I wouldn’t look at him.
If I didn’t look at him, I could survive.
The assistant director called for “Action.”
There was a heavy, pregnant silence in the tent.
I could feel the entire crew holding their collective breath.
The camera operator was frozen, his eye pressed to the viewfinder.
I felt the line rising in my throat.
I turned my head slowly, with military precision, and as I opened my mouth, Mike Farrell made a tiny, almost silent “pop” sound with his cheek.
I collapsed.
I didn’t just laugh; I disintegrated.
I fell forward, my forehead hitting the table with a dull thud, and I just stayed there, sobbing with laughter.
At that point, the entire crew gave up.
The boom mic operator lowered his pole, leaning against a crate because he couldn’t hold the weight while shaking.
The lighting technician up on the rafters was laughing so hard he had to grab a support beam.
It became a collective madness.
We weren’t just laughing at a joke; we were laughing at the absurdity of our lives.
Here we were, grown men in the middle of a fake war, wearing itchy wool uniforms in 90-degree heat under studio lights, trying to pretend we were saving lives while playing “Go Fish.”
The more we tried to stop, the more hilarious the situation became.
Every time I looked at the “Potter” hat sitting on the table, I thought about how much the character would despise the man currently wearing the costume.
It took us nearly forty-five minutes to get through a sequence that should have taken thirty seconds.
By the end of it, we were all physically exhausted.
My ribs actually ached.
When we finally got a clean take, the moment the director yelled “Cut,” the entire stage erupted into applause, not because the acting was particularly good, but because we had finally conquered the giggles.
Years later, people ask me what made MAS*H special, and they expect me to talk about the writing or the politics of the era.
And all of that was important, sure.
But for me, it was those moments of absolute, uncontrollable humanity.
It was the fact that we loved each other enough to be able to fall apart like that.
You can’t fake that kind of chemistry.
You can’t script the moment where a seventy-year-old man loses his mind because his co-star made a funny face.

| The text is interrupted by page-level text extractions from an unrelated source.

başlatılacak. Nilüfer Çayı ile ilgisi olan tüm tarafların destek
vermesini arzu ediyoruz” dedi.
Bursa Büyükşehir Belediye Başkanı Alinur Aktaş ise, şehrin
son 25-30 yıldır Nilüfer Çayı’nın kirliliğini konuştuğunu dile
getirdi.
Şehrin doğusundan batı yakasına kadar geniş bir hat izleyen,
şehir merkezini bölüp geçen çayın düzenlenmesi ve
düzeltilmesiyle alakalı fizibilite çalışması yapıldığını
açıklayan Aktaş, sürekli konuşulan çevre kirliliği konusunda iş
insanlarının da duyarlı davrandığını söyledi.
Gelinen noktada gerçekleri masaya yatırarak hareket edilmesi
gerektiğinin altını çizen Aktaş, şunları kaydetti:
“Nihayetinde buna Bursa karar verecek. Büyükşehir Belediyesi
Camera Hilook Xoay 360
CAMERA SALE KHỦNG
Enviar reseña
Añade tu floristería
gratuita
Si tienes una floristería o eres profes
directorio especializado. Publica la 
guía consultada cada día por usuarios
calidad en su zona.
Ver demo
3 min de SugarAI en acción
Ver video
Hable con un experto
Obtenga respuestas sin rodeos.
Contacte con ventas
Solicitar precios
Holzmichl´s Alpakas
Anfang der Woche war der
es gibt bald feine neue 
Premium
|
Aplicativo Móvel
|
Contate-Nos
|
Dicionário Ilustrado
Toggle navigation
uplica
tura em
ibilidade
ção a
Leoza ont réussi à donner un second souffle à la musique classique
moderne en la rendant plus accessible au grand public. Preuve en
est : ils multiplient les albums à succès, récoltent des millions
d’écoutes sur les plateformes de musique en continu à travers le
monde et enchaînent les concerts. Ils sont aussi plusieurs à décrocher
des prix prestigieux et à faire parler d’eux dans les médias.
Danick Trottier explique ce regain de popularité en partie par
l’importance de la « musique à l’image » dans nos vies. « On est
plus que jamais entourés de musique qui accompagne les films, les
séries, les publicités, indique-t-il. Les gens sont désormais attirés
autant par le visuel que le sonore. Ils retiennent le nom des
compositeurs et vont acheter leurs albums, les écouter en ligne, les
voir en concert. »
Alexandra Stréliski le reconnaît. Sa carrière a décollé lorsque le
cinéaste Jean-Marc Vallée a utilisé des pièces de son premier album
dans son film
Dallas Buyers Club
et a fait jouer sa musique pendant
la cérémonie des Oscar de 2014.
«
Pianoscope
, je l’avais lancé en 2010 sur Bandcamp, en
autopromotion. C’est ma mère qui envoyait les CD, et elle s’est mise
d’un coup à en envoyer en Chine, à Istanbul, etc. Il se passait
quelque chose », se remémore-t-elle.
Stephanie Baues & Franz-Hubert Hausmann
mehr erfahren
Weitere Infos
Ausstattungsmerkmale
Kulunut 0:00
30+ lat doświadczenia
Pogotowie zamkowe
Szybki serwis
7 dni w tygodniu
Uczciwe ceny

I think about that night every time I see a rerun.
I look at the scene—the one that actually made it into the episode—and I can see it in my eyes.
If you look closely at Colonel Potter in that card game, you’ll see his lips are pressed together just a little too tightly.
He’s not being stoic; he’s trying with every fiber of his being not to spray his ginger ale across the room.
It was the hardest work I ever did on that show, staying serious while my heart was bursting with the sheer joy of being there with those people.
When you spend that many years in a foxhole with someone, even a fake one, you develop a shorthand for joy.
I miss that.
I miss the heat of the lights and the cold coffee and the way Mike Farrell’s eyebrows could ruin a perfectly good Friday night.
But mostly, I miss the laughter that felt like it would never end.
Does a specific memory ever make you lose your composure even decades later?